Lynred & Umicore see better in the dark

Thermal sensing technology will protect VRUs in poor visibility - including sun glare
Detection, Monitoring & Machine Vision / September 16, 2022
By Adam Hill
Vulnerable road users thermal imaging road safety innovation © Evgeny Nekrasov |
'Protecting pedestrians in poor visibility conditions makes a strong case for thermal imaging' (© Evgeny Nekrasov |

Two companies have developed a product which they say will help to protect vulnerable road users (VRUs) where visibility is poor - such as at night, in bad weather such as fog - or even in sun glare.

Infrared detector specialist Lynred and tech firm Umicore say their next-generation thermal sensing technology will 'drastically improve' the performance of PAEB (pedestrian autonomous emergency braking) in vehicles when there are adverse lighting conditions.

They say more than half of the 1.3 million people killed in road traffic crashes each year are VRUs, "with roughly 75% of these fatalities occurring where visibility is poor". 
“Protecting pedestrians in poor visibility conditions makes a strong case for thermal imaging, which is well-established for being efficient in the majority of degraded visibility scenarios as it can detect and identify objects at greater distances and with more accuracy,” said Sebastien Tinnes, global market leader at Lynred.

He says the companies' project has linked together sensors and optics, "the two most critical parts of a thermal sensing system", and therefore optimises the capabilities and performance of next-generation PAEB systems.
A visible camera, along with a low-beam headlight, can detect at a distance of only 20-30m, thermal sensing can detect objects as far as 150-300m - and the firms say thermal sensing can also classify a living being (cyclist or deer, for example) from 100m-200m, depending on the sensor resolution (QVGA or VGA, respectively).
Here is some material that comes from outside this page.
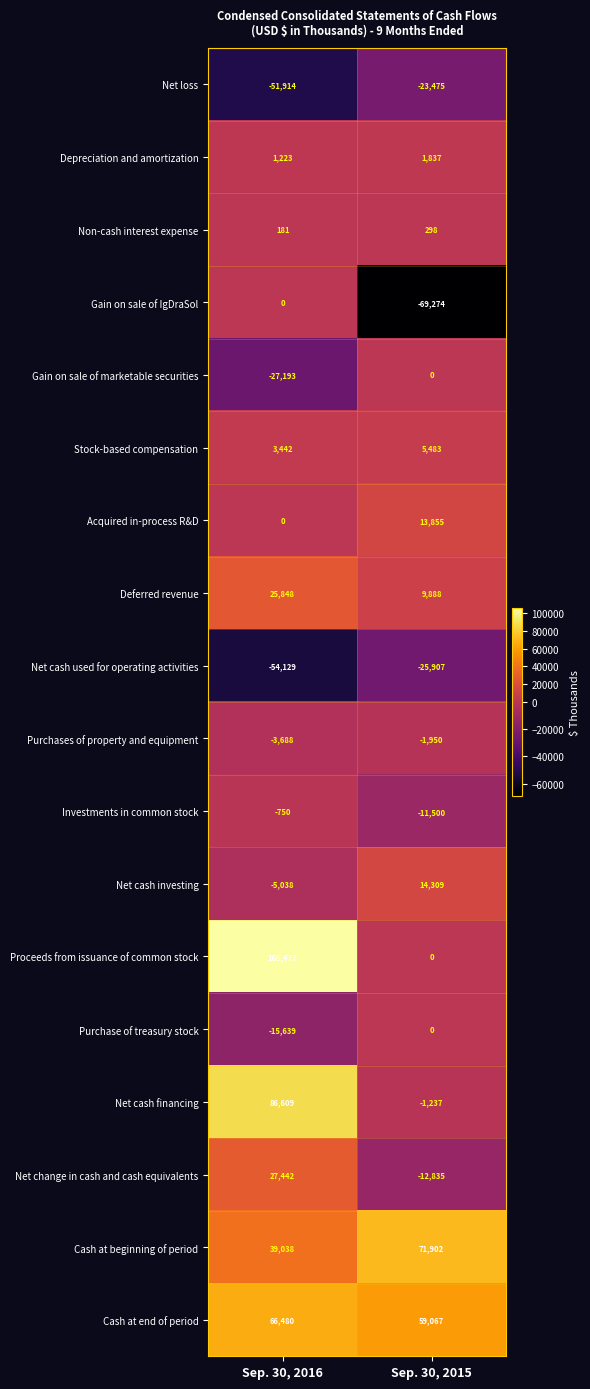

The Net cash used for operating activities series shows -73284 at Sep. 30, 2016. True or false?

False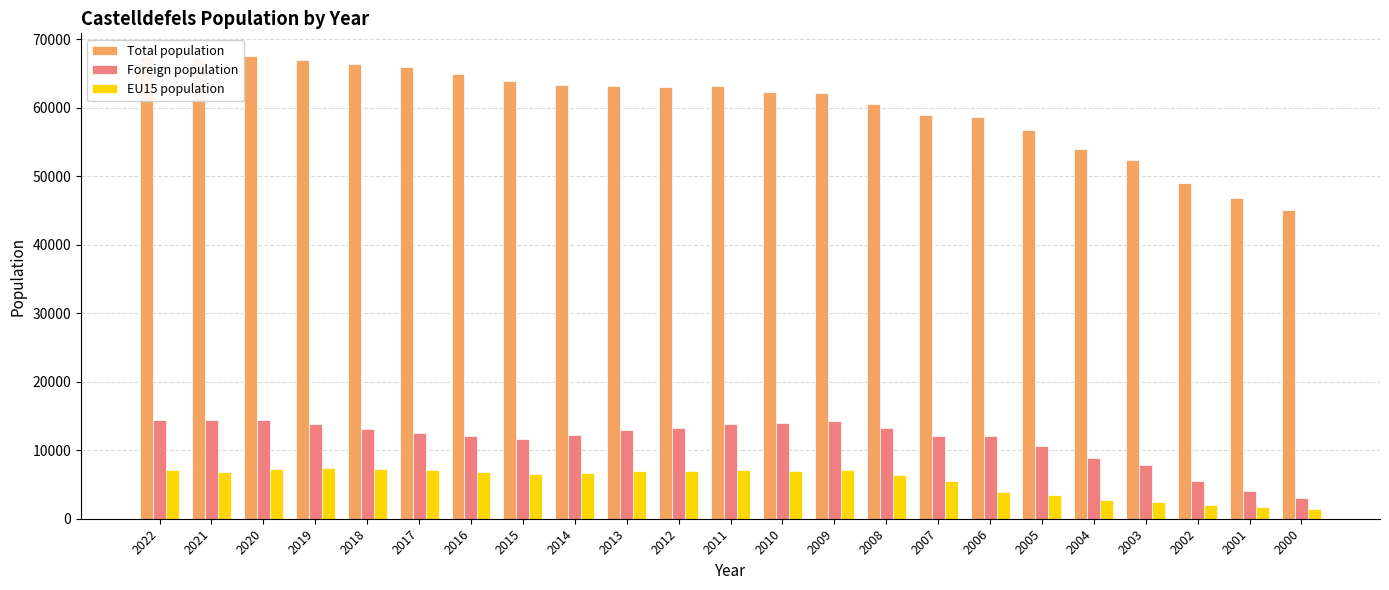

What is the maximum value for Total population?

67460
The thermal sensing technology for the new PAEB systems consists of a new 8.5µm pixel pitch microbolometer designed by Lynred and Umicore’s wafer-level lens technologies, and received funding under the European Heliaus project.

The solution - which the companies say provides "additional information vital for autonomous driving" - will be installed in a car equipped, internally and externally, with thermal cameras.